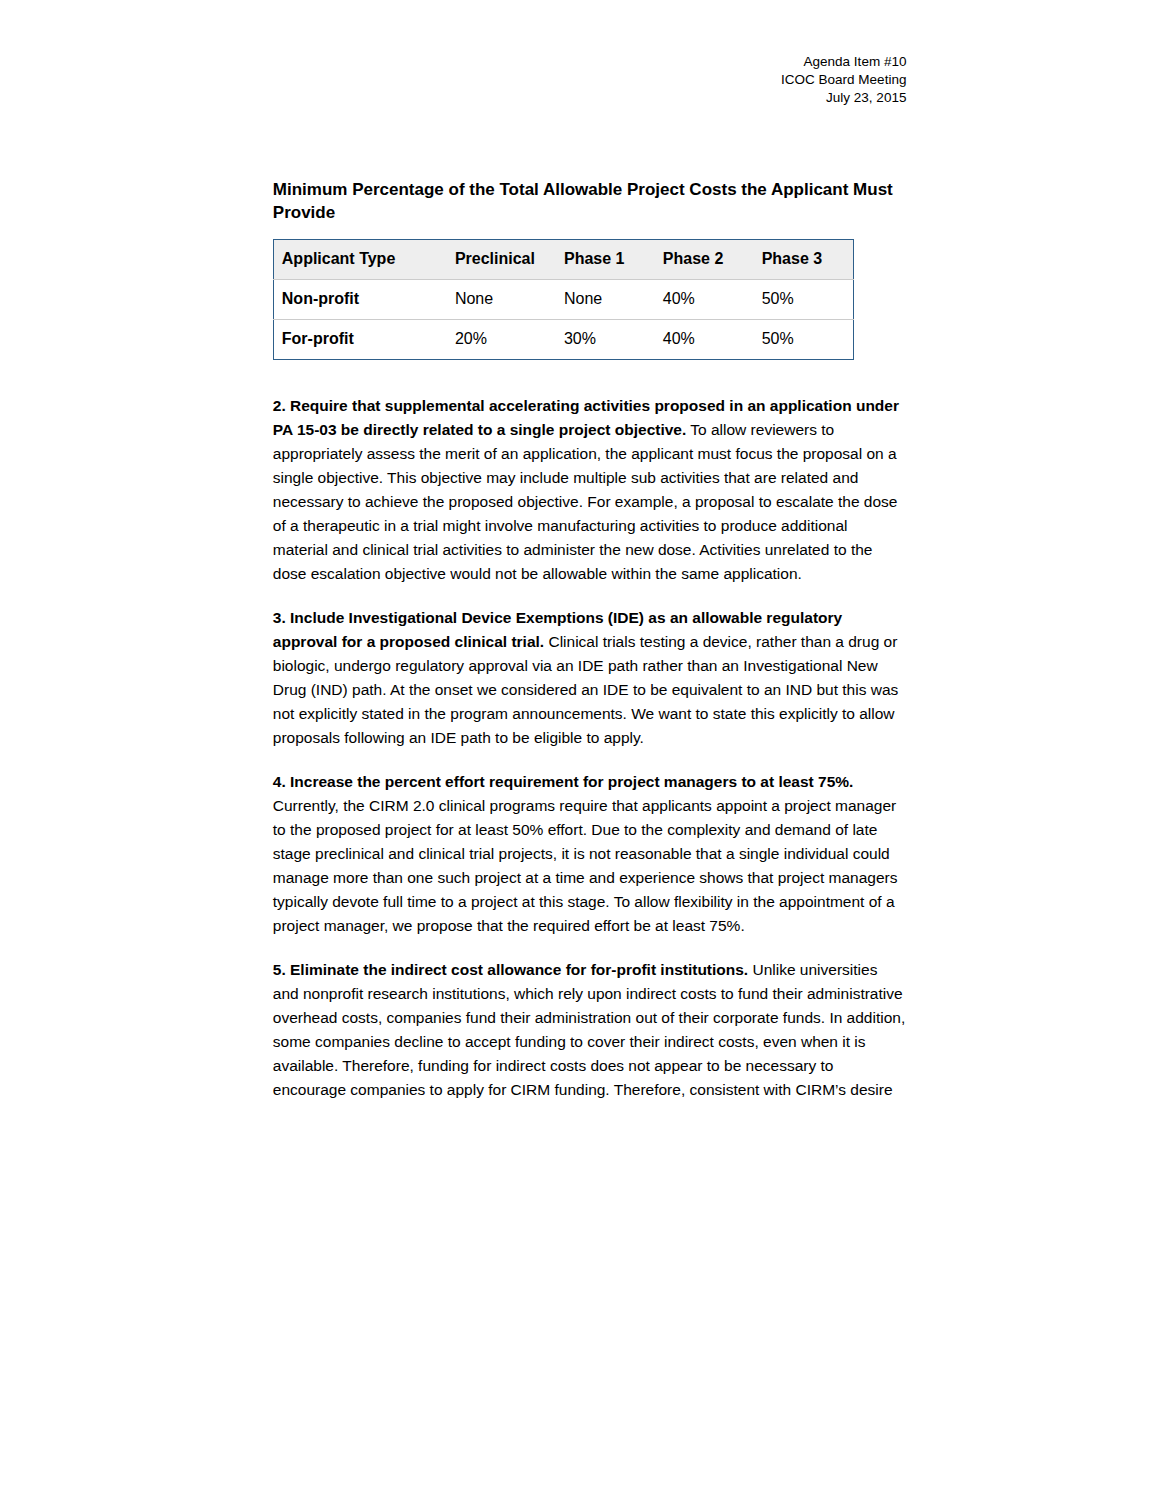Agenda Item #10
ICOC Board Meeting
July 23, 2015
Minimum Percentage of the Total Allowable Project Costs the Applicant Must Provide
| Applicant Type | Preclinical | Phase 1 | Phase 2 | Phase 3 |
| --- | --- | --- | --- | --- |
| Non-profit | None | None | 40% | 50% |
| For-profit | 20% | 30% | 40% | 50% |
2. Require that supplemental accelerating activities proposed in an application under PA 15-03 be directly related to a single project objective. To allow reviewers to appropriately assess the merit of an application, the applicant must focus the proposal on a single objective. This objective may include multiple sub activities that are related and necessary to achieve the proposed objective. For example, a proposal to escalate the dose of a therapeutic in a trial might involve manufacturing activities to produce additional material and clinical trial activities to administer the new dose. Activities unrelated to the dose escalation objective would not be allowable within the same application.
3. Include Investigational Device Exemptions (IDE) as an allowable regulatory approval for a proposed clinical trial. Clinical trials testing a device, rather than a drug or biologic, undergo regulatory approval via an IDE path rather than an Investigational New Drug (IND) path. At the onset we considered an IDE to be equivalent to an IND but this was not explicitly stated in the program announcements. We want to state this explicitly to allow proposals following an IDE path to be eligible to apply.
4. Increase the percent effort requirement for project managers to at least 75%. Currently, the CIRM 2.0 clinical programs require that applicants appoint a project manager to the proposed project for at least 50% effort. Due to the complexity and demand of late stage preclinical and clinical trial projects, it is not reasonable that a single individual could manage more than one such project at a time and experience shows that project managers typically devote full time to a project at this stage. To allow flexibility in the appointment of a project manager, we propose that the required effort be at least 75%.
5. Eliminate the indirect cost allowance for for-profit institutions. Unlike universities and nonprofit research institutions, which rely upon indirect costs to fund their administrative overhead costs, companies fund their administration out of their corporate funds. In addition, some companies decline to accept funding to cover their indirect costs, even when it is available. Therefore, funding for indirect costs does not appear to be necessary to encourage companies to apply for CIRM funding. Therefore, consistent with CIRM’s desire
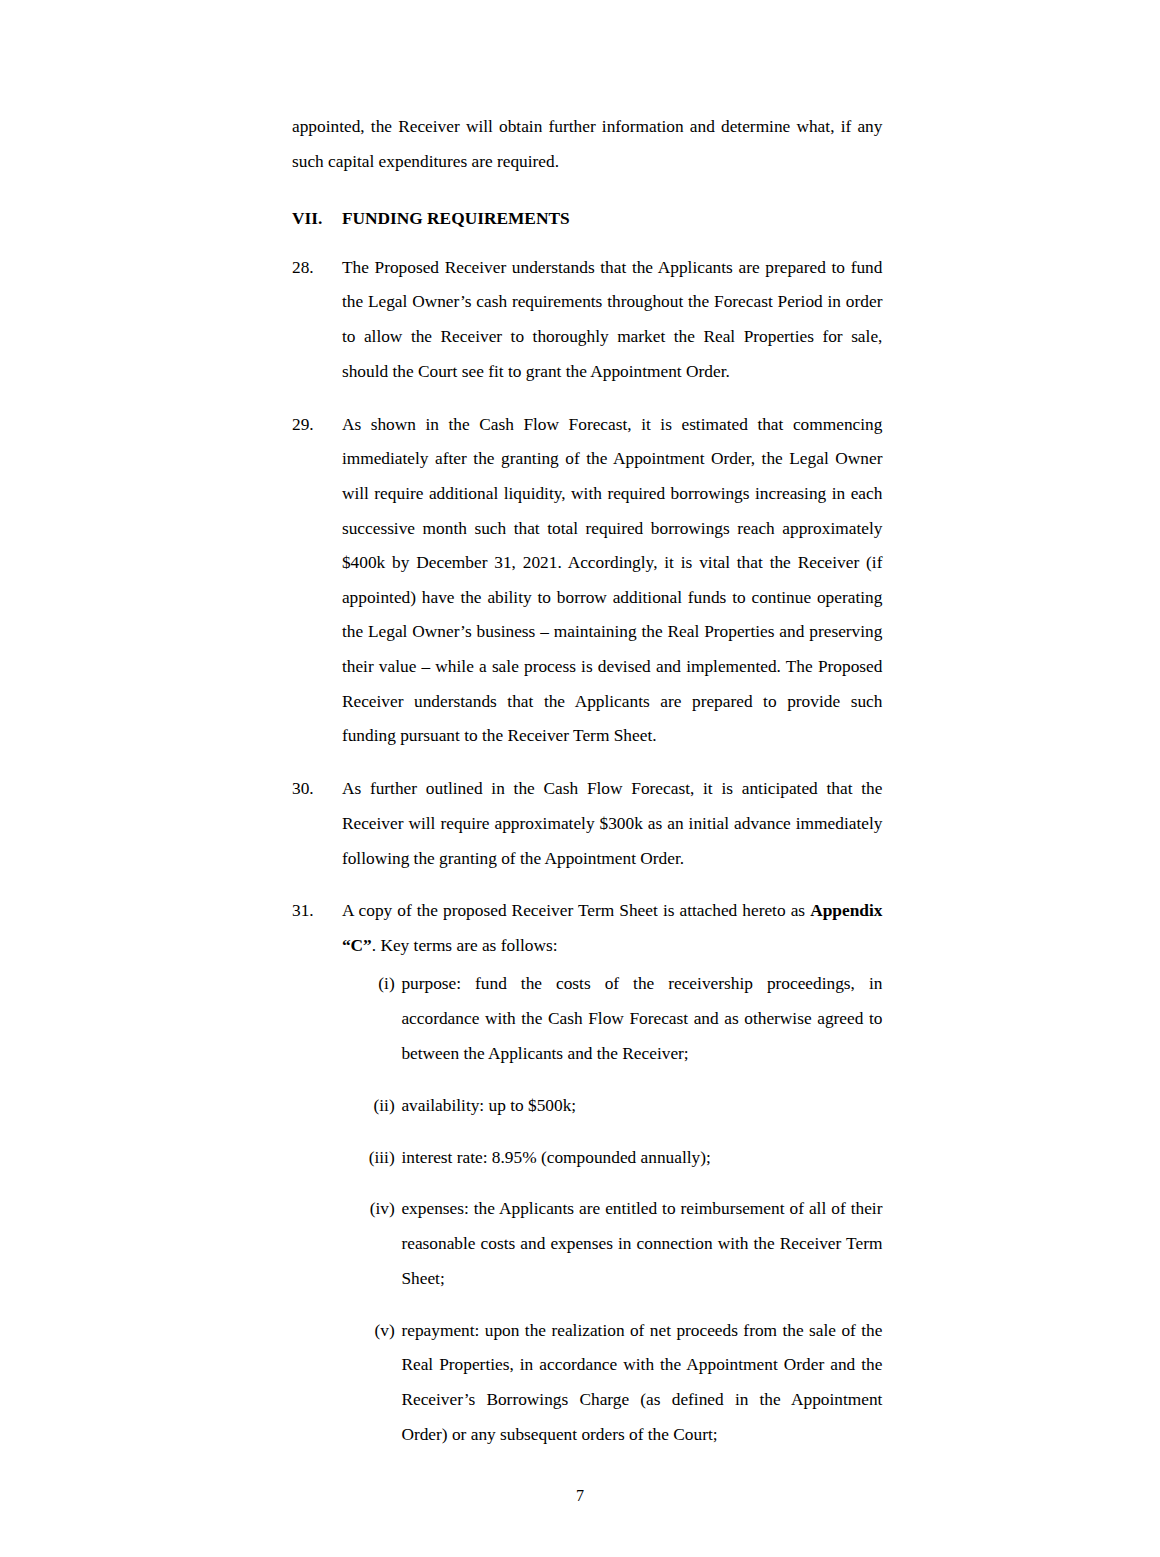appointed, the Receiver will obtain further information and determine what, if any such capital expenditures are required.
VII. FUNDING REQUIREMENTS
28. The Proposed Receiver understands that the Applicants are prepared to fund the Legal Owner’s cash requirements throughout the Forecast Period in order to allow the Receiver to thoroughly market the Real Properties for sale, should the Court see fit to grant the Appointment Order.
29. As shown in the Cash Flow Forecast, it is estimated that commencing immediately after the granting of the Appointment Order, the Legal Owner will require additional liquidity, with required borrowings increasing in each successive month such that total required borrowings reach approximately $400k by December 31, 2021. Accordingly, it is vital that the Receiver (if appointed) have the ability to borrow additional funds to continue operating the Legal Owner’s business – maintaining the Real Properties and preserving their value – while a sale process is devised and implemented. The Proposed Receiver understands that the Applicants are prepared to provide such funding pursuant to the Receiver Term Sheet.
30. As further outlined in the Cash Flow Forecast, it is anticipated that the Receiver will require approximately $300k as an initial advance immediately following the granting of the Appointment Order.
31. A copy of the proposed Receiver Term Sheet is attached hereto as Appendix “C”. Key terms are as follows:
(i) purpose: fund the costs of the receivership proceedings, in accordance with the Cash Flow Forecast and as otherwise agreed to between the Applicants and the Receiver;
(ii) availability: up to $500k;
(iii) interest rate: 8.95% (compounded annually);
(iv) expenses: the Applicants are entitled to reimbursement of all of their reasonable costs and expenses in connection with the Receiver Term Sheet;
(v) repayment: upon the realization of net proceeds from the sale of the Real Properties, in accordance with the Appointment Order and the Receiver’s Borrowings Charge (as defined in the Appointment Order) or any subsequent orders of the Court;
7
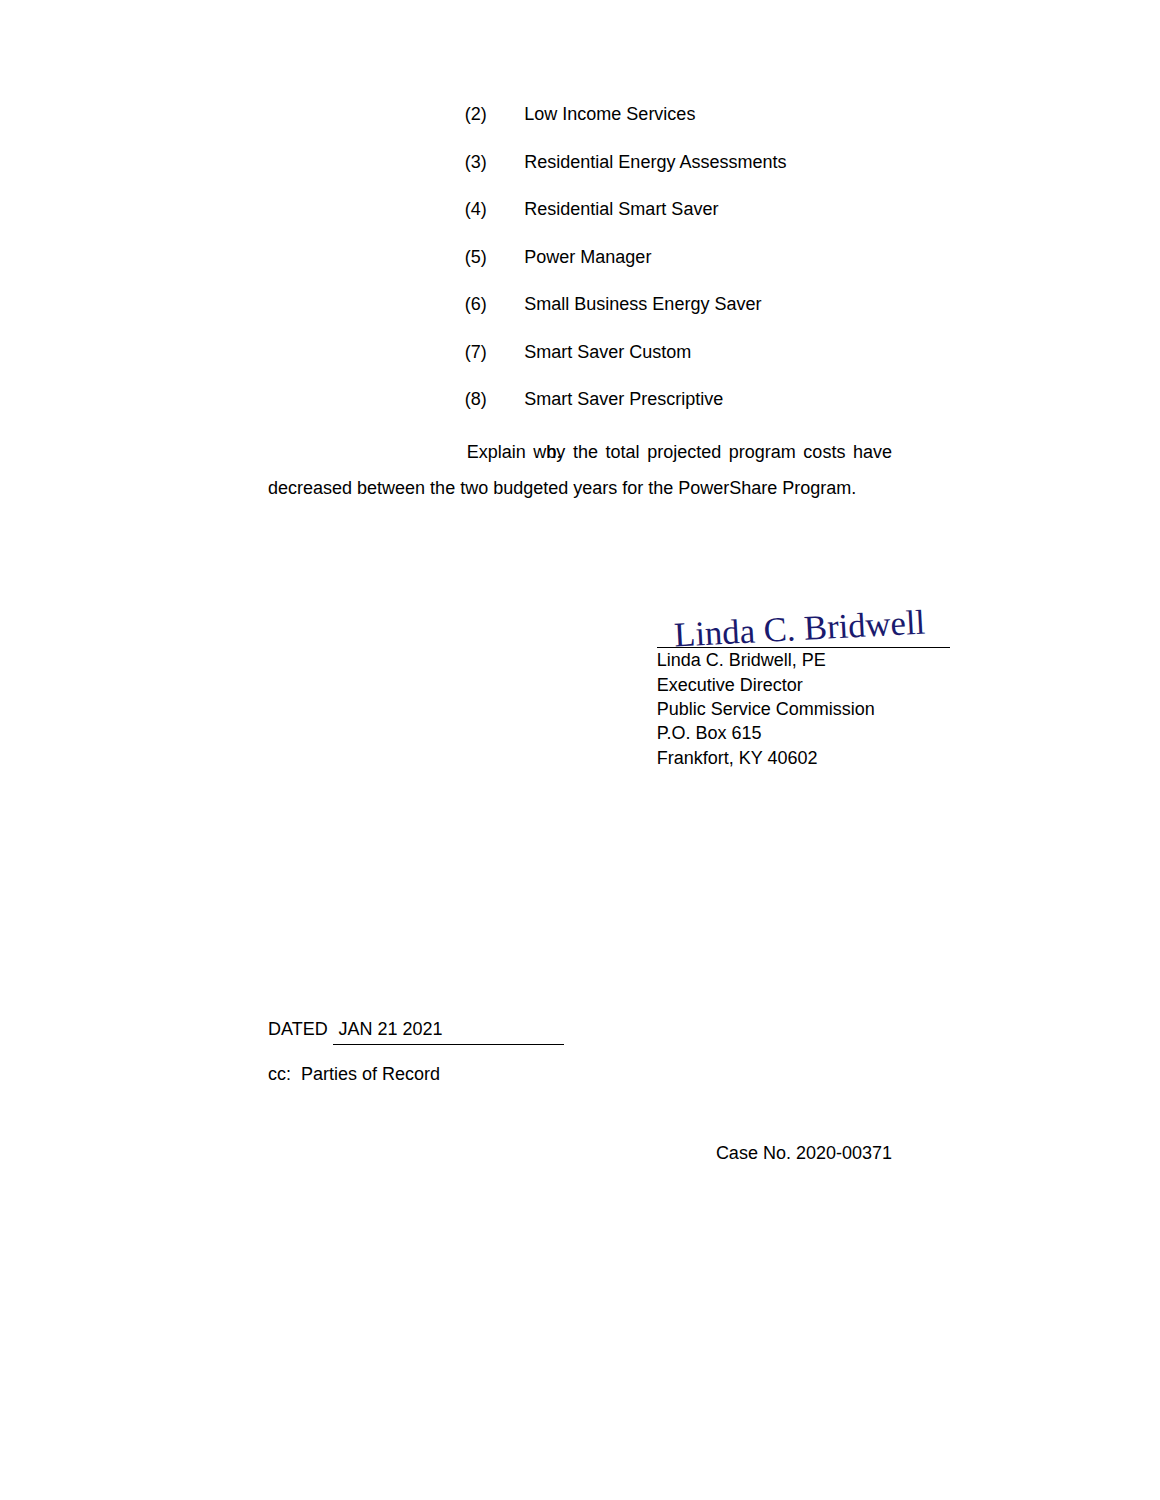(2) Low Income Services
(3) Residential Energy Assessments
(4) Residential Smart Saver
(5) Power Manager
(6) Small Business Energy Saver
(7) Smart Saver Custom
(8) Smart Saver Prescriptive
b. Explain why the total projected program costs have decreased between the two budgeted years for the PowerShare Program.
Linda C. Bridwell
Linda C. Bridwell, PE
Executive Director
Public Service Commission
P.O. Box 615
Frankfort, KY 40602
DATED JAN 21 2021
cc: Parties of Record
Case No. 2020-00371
..........
ABOUT THIS TASK: Give only the lines from the one holding "2. Require that" through the one holding "3. Include Investigational", each restated exactly as it appears above.

TASK RESULT:
2. Require that supplemental accelerating activities proposed in an application under PA 15-03 be directly related to a single project objective. To allow reviewers to appropriately assess the merit of an application, the applicant must focus the proposal on a single objective. This objective may include multiple sub activities that are related and necessary to achieve the proposed objective. For example, a proposal to escalate the dose of a therapeutic in a trial might involve manufacturing activities to produce additional material and clinical trial activities to administer the new dose. Activities unrelated to the dose escalation objective would not be allowable within the same application.
3. Include Investigational Device Exemptions (IDE) as an allowable regulatory approval for a proposed clinical trial. Clinical trials testing a device, rather than a drug or biologic, undergo regulatory approval via an IDE path rather than an Investigational New Drug (IND) path. At the onset we considered an IDE to be equivalent to an IND but this was not explicitly stated in the program announcements. We want to state this explicitly to allow proposals following an IDE path to be eligible to apply.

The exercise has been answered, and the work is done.